The FHFA also formally signaled its intent to update the GSEs’ pricing framework in its 2022 Scorecard for Fannie Mae, Freddie Mac, and their jointly owned securitization platform, Common Securitization Solutions. The regulator directed the regulated entities to “increase support for core mission borrowers, while fostering capital accumulation, achieving viable returns and ensuring a level playing field for small and large sellers.”

During her tenure so far as FHFA acting director, Thompson has made affordability a top priority. In August, FHFA proposed new affordability benchmarks for the GSEs, setting goals for purchase loans in low-income and minority communities, and substantially increasing the low-income refinance goal.

Those actions have elicited praise from the affordable housing community. But some of the same groups have also argued there is still ample room for improvement. In October, a coalition of twenty affordable housing groups called on the regulator to reject the Duty to Serve plans the GSEs proposed in May for 2022 to 2024.

The affordable housing groups said those plans did not meet the “spirit or the letter” of the regulation, because the plans would eliminate programs to purchase manufactured housing loans titled as personal property. The plans would also reduce loan targets for manufactured housing, affordable housing preservation and rural housing.

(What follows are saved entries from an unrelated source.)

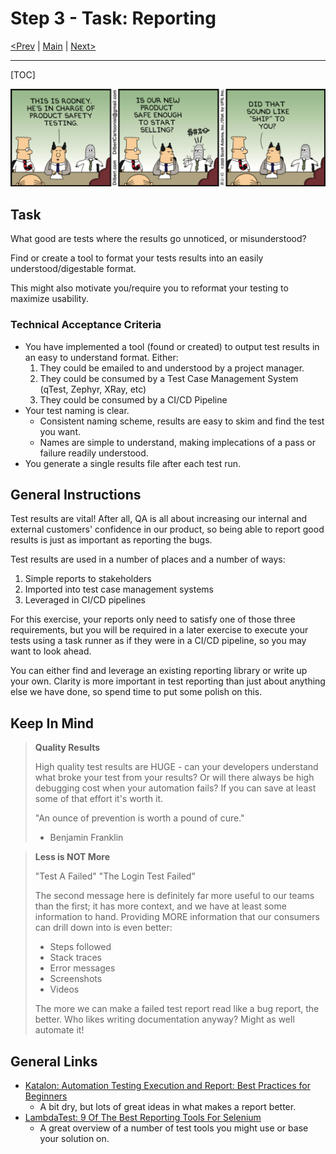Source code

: # Step 3 - Task: Reporting

[<Prev](./step2.md) | [Main](../../README.md) | [Next>](./step4.md)

---

[TOC]

![](./files/dilbert-unclear-results.png)

## Task

What good are tests where the results go unnoticed, or misunderstood?

Find or create a tool to format your tests results into an easily understood/digestable format.

This might also motivate you/require you to reformat your testing to maximize usability.

### Technical Acceptance Criteria

-   You have implemented a tool (found or created) to output test results in an easy to understand format. Either:
    1. They could be emailed to and understood by a project manager.
    2. They could be consumed by a Test Case Management System (qTest, Zephyr, XRay, etc)
    3. They could be consumed by a CI/CD Pipeline
-   Your test naming is clear.
    -   Consistent naming scheme, results are easy to skim and find the test you want.
    -   Names are simple to understand, making implecations of a pass or failure readily understood.
-   You generate a single results file after each test run.

## General Instructions

Test results are vital! After all, QA is all about increasing our internal and external customers' confidence in our product, so being able to report good results is just as important as reporting the bugs.

Test results are used in a number of places and a number of ways:

1. Simple reports to stakeholders
2. Imported into test case management systems
3. Leveraged in CI/CD pipelines

For this exercise, your reports only need to satisfy one of those three requirements, but you will be required in a later exercise to execute your tests using a task runner as if they were in a CI/CD pipeline, so you may want to look ahead.

You can either find and leverage an existing reporting library or write up your own. Clarity is more important in test reporting than just about anything else we have done, so spend time to put some polish on this.

## Keep In Mind

> **Quality Results**
>
> High quality test results are HUGE - can your developers understand what broke your test from your results? Or will there always be high debugging cost when your automation fails? If you can save at least some of that effort it's worth it.
>
> "An ounce of prevention is worth a pound of cure."
>
> -   Benjamin Franklin

> **Less is NOT More**
>
> "Test A Failed"
> "The Login Test Failed"
>
> The second message here is definitely far more useful to our teams than the first; it has more context, and we have at least some information to hand.
> Providing MORE information that our consumers can drill down into is even better:
>
> -   Steps followed
> -   Stack traces
> -   Error messages
> -   Screenshots
> -   Videos
>
> The more we can make a failed test report read like a bug report, the better. Who likes writing documentation anyway? Might as well automate it!

## General Links

-   [Katalon: Automation Testing Execution and Report: Best Practices for Beginners](https://www.katalon.com/resources-center/blog/automation-test-execution-report/#-b-build-your-automation-test-report--b-)
    -   A bit dry, but lots of great ideas in what makes a report better.
-   [LambdaTest: 9 Of The Best Reporting Tools For Selenium](https://www.lambdatest.com/blog/best-reporting-tools-for-selenium/)
    -   A great overview of a number of test tools you might use or base your solution on.
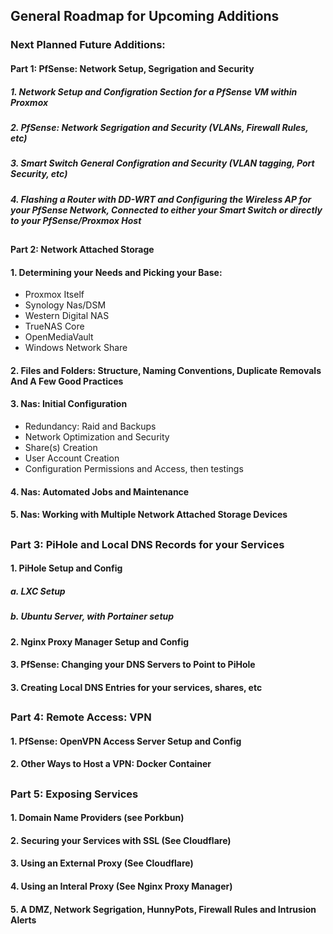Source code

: ## General Roadmap for Upcoming Additions

### Next Planned Future Additions: 

#### Part 1: PfSense: Network Setup, Segrigation and Security

##### 1. Network Setup and Configration Section for a PfSense VM within Proxmox 

##### 2. PfSense: Network Segrigation and Security (VLANs, Firewall Rules, etc) 

##### 3. Smart Switch General Configration and Security (VLAN tagging, Port Security, etc) 

##### 4. Flashing a Router with DD-WRT  and Configuring the Wireless AP for your PfSense Network, Connected to either your Smart Switch or directly to your PfSense/Proxmox Host 

## 

#### Part 2: Network Attached Storage

#### 1. Determining your Needs and Picking your Base:

* Proxmox Itself
* Synology Nas/DSM 
* Western Digital NAS
* TrueNAS Core
* OpenMediaVault
* Windows Network Share 

#### 2. Files and Folders: Structure, Naming Conventions, Duplicate Removals And A Few Good Practices  

#### 3. Nas: Initial Configuration

* Redundancy: Raid and Backups
* Network Optimization and Security
* Share(s) Creation 
* User Account Creation
* Configuration Permissions and Access, then testings

#### 4. Nas: Automated Jobs and Maintenance 

#### 5. Nas: Working with Multiple Network Attached Storage Devices

##

### Part 3: PiHole and Local DNS Records for your Services

#### 1. PiHole Setup and Config

##### a. LXC Setup

##### b. Ubuntu Server, with Portainer setup 

#### 2. Nginx Proxy Manager Setup and Config 

#### 3. PfSense: Changing your DNS Servers to Point to PiHole

#### 3. Creating Local DNS Entries for your services, shares, etc 

##

### Part 4: Remote Access: VPN  

#### 1. PfSense: OpenVPN Access Server Setup and Config 

#### 2. Other Ways to Host a VPN: Docker Container 

##

### Part 5: Exposing Services

#### 1. Domain Name Providers (see Porkbun) 

#### 2. Securing your Services with SSL (See Cloudflare) 

#### 3. Using an External Proxy (See Cloudflare) 

#### 4. Using an Interal Proxy (See Nginx Proxy Manager) 

#### 5. A DMZ, Network Segrigation, HunnyPots, Firewall Rules and Intrusion Alerts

Some have also questioned whether FHFA’s decision to back mortgage loans of nearly $1 million aligns with the GSEs’ mission, and have asked for more clarity on the government’s role in the housing finance system.

“Whether taxpayer backing of $1 million mortgages is consistent with the GSE charter is a question that legislators and policymakers should address,” said Ed DeMarco, president of the Housing Policy Council and acting director of the FHFA from 2009 to 2014, in a December interview with HousingWire.